Je me suis mal exprimée... Je voulais dire qu'on ne peut pas utiliser l'expression "enseignement du normand" puisqu'il ne fait pas partie des langues régionales enseignées par le ministère de l'Education nationale. Il faut parler de "sensibilisation aux parlers normands", mais pas d'"enseignement de la langue normande".
L'enseignante est pourtant formelle : on lui a interdit d'utiliser l'expression "langue normande". Une version que confirme Hervé Morin, le président de la région...
C'est-à-dire... Il y a sans doute eu un malentendu.
Donc, l'enseignante et le chef d'établissement ont le droit de parler de "langue normande" ?
Oui, oui. C'est "enseignement" qu'il faut éviter. A défaut, on risquerait d'encourager des pressions politiques en faveur de l'enseignement de ces langues.

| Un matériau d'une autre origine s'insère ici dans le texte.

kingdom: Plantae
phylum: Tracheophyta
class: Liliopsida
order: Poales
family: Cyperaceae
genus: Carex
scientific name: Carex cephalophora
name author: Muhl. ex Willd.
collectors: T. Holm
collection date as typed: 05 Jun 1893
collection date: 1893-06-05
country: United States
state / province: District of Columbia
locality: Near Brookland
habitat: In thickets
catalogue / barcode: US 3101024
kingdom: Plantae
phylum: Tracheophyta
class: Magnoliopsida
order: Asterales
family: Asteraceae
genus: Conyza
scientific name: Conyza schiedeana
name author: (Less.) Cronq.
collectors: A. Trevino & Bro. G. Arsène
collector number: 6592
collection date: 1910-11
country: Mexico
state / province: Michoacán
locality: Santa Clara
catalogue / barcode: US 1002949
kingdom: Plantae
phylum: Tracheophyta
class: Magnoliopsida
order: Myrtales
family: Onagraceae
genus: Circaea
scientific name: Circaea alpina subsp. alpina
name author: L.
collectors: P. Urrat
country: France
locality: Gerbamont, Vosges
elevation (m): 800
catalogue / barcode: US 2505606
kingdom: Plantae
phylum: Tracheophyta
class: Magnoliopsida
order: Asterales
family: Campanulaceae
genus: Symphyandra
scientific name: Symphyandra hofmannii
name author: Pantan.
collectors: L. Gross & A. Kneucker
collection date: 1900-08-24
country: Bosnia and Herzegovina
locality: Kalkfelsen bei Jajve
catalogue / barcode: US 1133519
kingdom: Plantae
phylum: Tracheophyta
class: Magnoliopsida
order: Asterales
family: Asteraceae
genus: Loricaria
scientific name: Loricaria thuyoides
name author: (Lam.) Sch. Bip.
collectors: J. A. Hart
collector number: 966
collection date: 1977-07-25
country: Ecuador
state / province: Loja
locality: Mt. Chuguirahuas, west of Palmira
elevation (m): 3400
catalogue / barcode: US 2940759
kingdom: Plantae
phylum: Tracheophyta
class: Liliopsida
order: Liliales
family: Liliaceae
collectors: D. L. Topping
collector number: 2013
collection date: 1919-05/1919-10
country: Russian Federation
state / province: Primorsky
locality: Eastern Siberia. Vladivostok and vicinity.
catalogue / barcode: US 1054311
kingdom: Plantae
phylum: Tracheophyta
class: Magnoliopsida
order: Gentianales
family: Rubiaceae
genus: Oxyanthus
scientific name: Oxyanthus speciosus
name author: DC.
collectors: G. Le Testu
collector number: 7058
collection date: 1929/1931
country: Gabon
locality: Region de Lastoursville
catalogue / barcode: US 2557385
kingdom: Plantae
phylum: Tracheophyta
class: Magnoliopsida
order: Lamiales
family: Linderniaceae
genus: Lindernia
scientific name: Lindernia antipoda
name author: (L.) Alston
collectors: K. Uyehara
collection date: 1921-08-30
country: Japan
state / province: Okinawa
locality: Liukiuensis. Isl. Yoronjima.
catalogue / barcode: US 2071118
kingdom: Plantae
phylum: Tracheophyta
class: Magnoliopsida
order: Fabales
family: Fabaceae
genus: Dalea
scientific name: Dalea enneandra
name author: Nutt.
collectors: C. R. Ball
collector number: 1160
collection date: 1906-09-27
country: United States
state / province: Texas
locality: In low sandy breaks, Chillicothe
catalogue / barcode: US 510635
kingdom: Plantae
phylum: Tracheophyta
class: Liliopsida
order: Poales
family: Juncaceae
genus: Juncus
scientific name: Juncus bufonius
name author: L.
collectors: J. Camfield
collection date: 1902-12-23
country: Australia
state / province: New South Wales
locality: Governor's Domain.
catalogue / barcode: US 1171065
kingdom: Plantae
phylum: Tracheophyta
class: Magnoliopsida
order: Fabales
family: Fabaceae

En quoi serait-ce un problème ? Le normand est qualifié de langue "sérieusement en danger" par l'Unesco et, selon les experts, seul son apprentissage à l'école permettra de le sauver...
Cela poserait un problème de moyens ; il faudrait former des professeurs, allouer des budgets ; ce n'est pas du tout la priorité.
Donc, on laisse ces langues mourir ?
Ce n'est pas à moi de répondre à cette question. Voyez avec le ministre...
Le ministre refuse de l'ajouter aux langues enseignées. Faut-il y voir une forme de réponse ?
Nous n'avons pas de consignes du ministre pour agir contre les langues régionales.
Avez-vous des consignes pour agir en leur faveur ?
Non plus. Il y a d'autres priorités.